Direct and control all subordinates to ensure that all daily operations are handled on time and guest expectations are met.
- Monitor the implementation of service standards by all employees in the department.
- Coordinate with the Chef to plan the annual menu change, change the festive menu for all restaurants.
- Coordinating with the marketing department to develop a marketing and sales plan for the restaurant and organize it according to the plan approved by the CEO.
- Ensure the implementation and maintenance, monitoring of inventory control and control.
- Responsible for all food and beverage prices.
- Assist in the preparation of the hotel's annual budget and more specifically the preparation and control of the hotel's food and beverage budget.

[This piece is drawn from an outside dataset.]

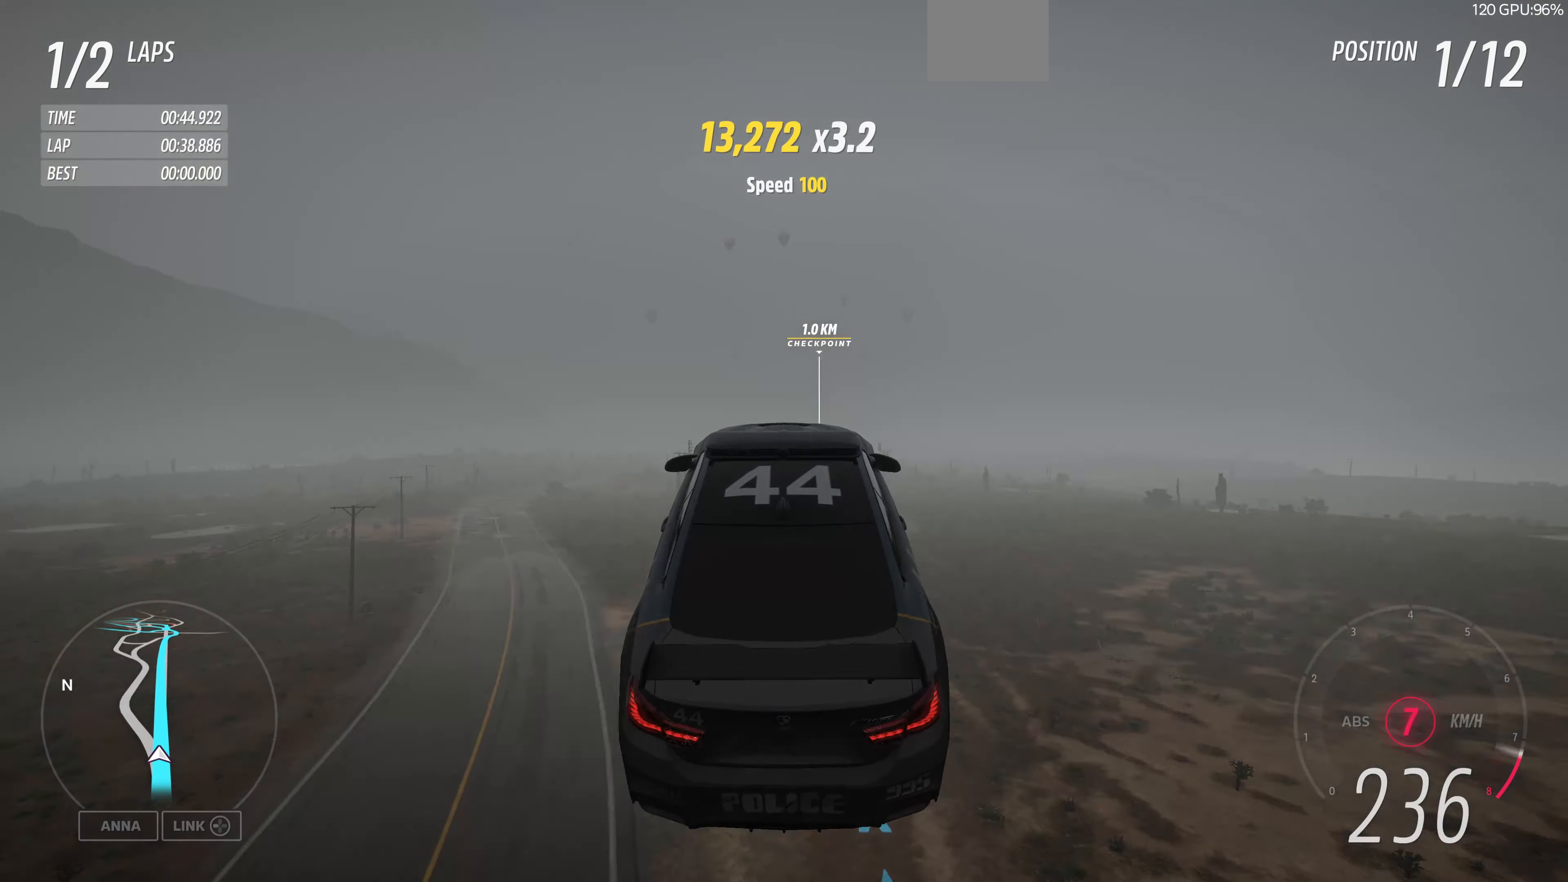
{"buttons": [], "left_stick": "center", "right_stick": "center", "events": [[100, "R2", "up"]]}
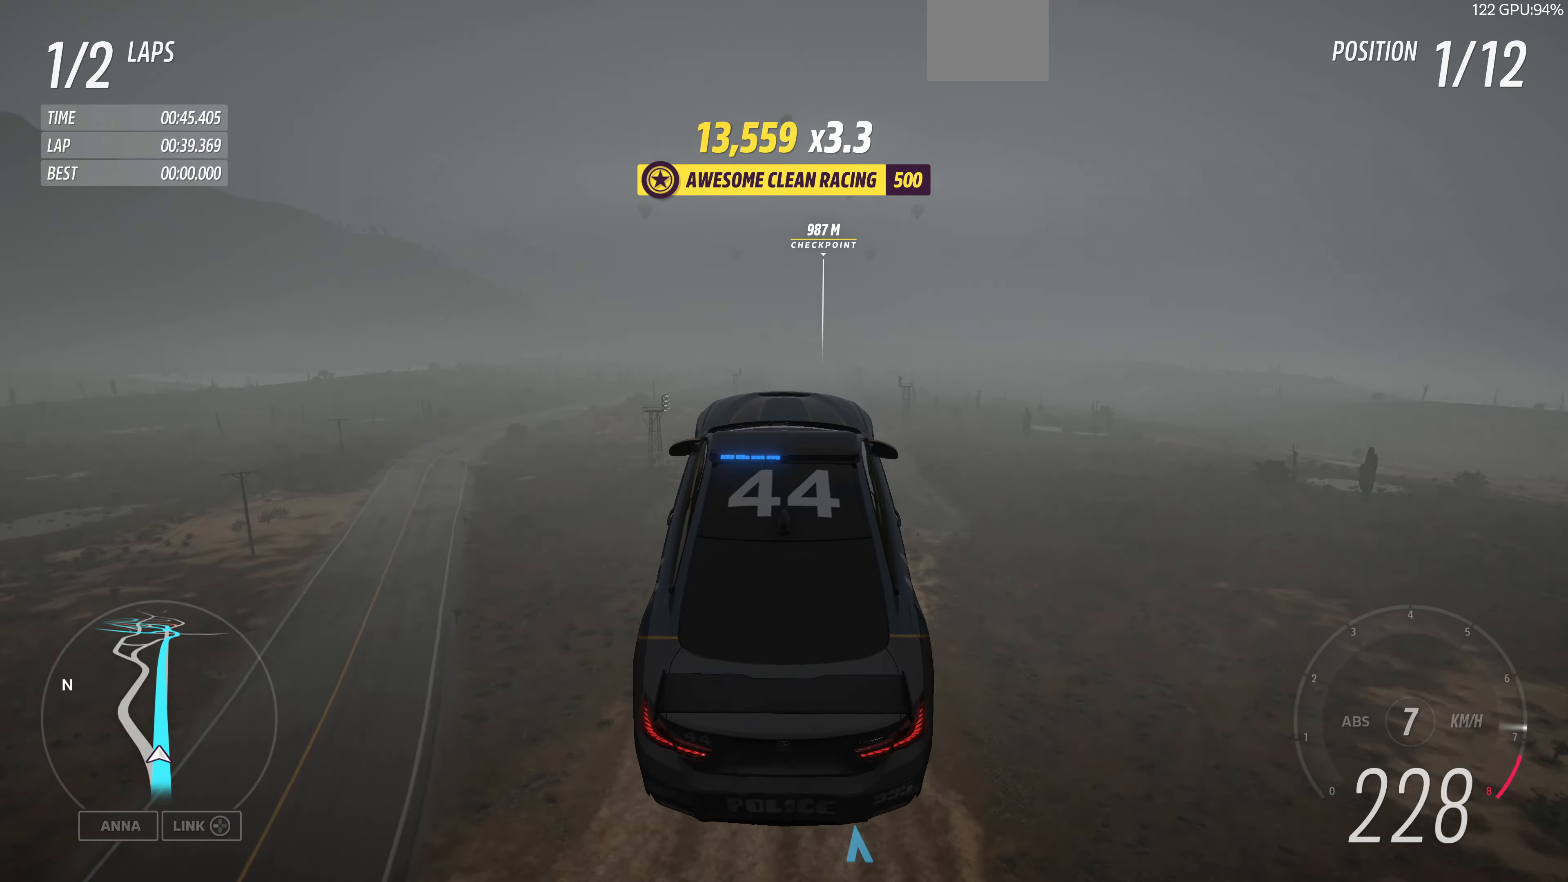
{"buttons": [], "left_stick": "center", "right_stick": "center", "events": []}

Monitor safety and hygiene standards within the department and take appropriate action when necessary.
- Actively looking for sources of customers for the restaurant.
- Organize the customer evaluation system (customer needs, complaints, satisfaction) according to the company's regulations and transfer information about customers to the marketing department.
- Follow up VIP customers, loyal customers of the restaurant and directly meet and visit customers unexpectedly and periodically.
- Directly deal with customer complaints in cases where junior staff can't solve them.
- Maintain effective management and submit operational reports on time.
- Organizing, planning and training programs for employees in the department. Ensure that employees are selected, trained, evaluated and rewarded in accordance with the existing employee management system.